I am currently working with Frama-C and the from plugin to get the dependencies between variables. If several elements of an array have the same dependency, this is output as a summary as follows: array[0..N]
.
This is also perfectly fine. However, in special cases this leads to ambiguities. Here is a short code example:
extern int index1;
extern int index2;
extern int array1[5];
extern int array2[5];
extern int array3[5];
extern int array4[5];
int main() {
array1[index1] = array2[index2];
array3[index1] = array4[index1];
return 0;
}
[from] ====== DEPENDENCIES COMPUTED ======
These dependencies hold at termination for the executions that terminate:
[from] Function main:
array1[0..4] FROM index1; index2; array2[0..4] (and SELF)

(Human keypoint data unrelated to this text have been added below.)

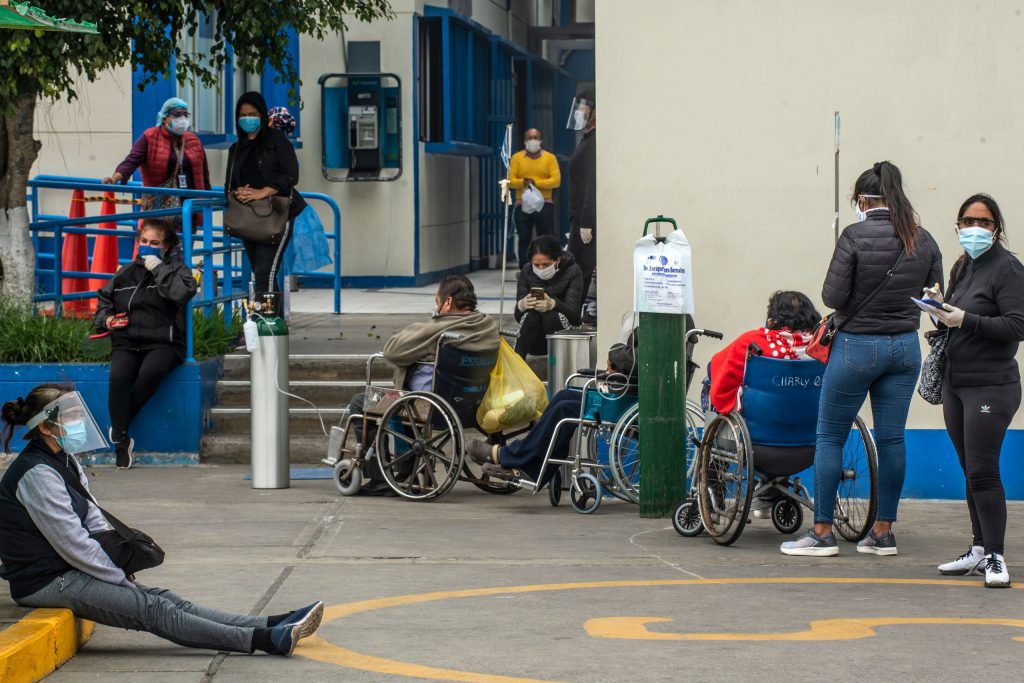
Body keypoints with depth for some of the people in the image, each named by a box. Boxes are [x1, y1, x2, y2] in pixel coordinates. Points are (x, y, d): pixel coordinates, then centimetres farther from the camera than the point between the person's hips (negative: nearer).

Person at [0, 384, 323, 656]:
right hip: (45, 582, -9)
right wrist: (121, 578, -10)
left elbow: (95, 520, 16)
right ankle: (264, 640, -25)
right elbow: (74, 545, -20)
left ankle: (272, 626, -13)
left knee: (164, 599, -3)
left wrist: (121, 568, 2)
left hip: (66, 572, 9)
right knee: (152, 609, -17)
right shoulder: (37, 474, -19)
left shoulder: (64, 462, 13)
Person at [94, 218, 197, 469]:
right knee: (118, 378, -30)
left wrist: (158, 269, -10)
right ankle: (121, 440, -22)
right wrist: (106, 319, 9)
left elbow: (182, 292, -15)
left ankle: (118, 427, -19)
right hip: (126, 342, 3)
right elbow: (104, 298, 30)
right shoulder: (126, 273, 19)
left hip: (163, 343, -3)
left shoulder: (177, 269, 7)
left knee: (150, 373, -37)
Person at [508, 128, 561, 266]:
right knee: (524, 241, 1)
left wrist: (535, 182, -16)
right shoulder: (517, 157, 9)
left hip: (544, 205, -1)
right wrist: (523, 182, -20)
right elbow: (511, 180, 1)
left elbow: (556, 180, -4)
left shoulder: (549, 158, 7)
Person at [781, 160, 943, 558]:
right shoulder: (924, 241, 2)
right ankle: (883, 532, 13)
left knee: (829, 436, 4)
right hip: (905, 346, 5)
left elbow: (832, 297, -15)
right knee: (891, 438, 10)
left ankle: (822, 532, 4)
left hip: (857, 346, -5)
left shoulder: (855, 237, -14)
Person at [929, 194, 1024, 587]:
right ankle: (979, 550, 20)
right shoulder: (961, 267, 15)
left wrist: (966, 320, -22)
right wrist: (941, 308, 0)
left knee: (983, 472, -11)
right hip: (955, 384, 8)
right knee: (970, 471, 12)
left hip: (991, 385, -8)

array3[0..4] FROM index1; array4[0..4] (and SELF)
\result FROM \nothing
[from] ====== END OF DEPENDENCIES ======
This leads to the following dependencies. I read these as follows: Since the values of index1 and index2 are not known, all elements of array1 are dependent on all elements of array2. Like this:
array1[0] FROM array2[0]
array1[0] FROM array2[1]
...
array1[1] FROM array2[0]
array1[1] FROM array2[1]
...
array1[4] FROM array2[3]
array1[4] FROM array2[4]
In the second assignment, the index is also unknown, but the same index is used both times. Therefore, slightly different dependencies should also apply here. Like this:
array3[0] FROM array4[0]
array3[1] FROM array4[1]
array3[2] FROM array4[2]
array3[3] FROM array4[3]
array3[4] FROM array4[4]
The summarising representation using array[0..N]

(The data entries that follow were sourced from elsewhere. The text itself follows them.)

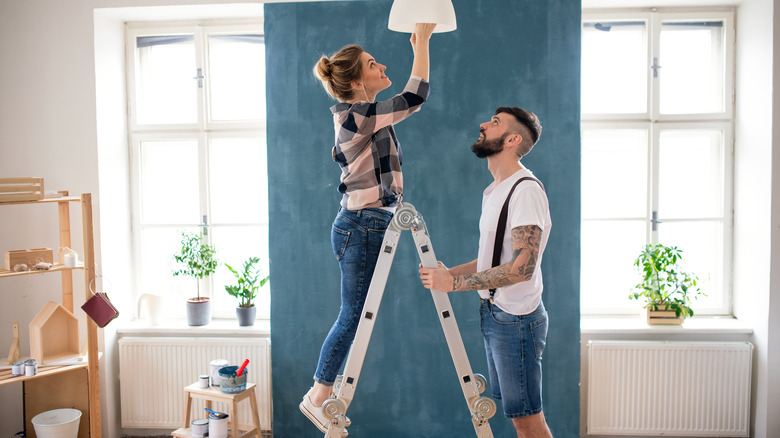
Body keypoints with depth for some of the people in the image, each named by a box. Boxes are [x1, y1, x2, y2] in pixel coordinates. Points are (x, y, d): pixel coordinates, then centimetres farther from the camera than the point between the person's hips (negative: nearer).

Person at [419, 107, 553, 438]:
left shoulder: (526, 190, -17)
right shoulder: (494, 191, 15)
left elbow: (522, 267, -25)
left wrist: (453, 282, -20)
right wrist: (447, 272, 8)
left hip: (516, 319, -9)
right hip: (493, 313, 9)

does not provide any detailed information here. Is there a way to output the dependencies element by element (as shown above) to prevent these ambiguities?
The From plug-in relies on the results from the Eva plug-in. However, with the current state of the plug-in, it is not possible to get the result that you expect. On the assignment:
array3[index] = array4[index]
We have index ∈ [0..4]
, thus it cannot compute anything more precise than: array3[0..4] FROM index; array4[0..4]
, thus something similar to the first example.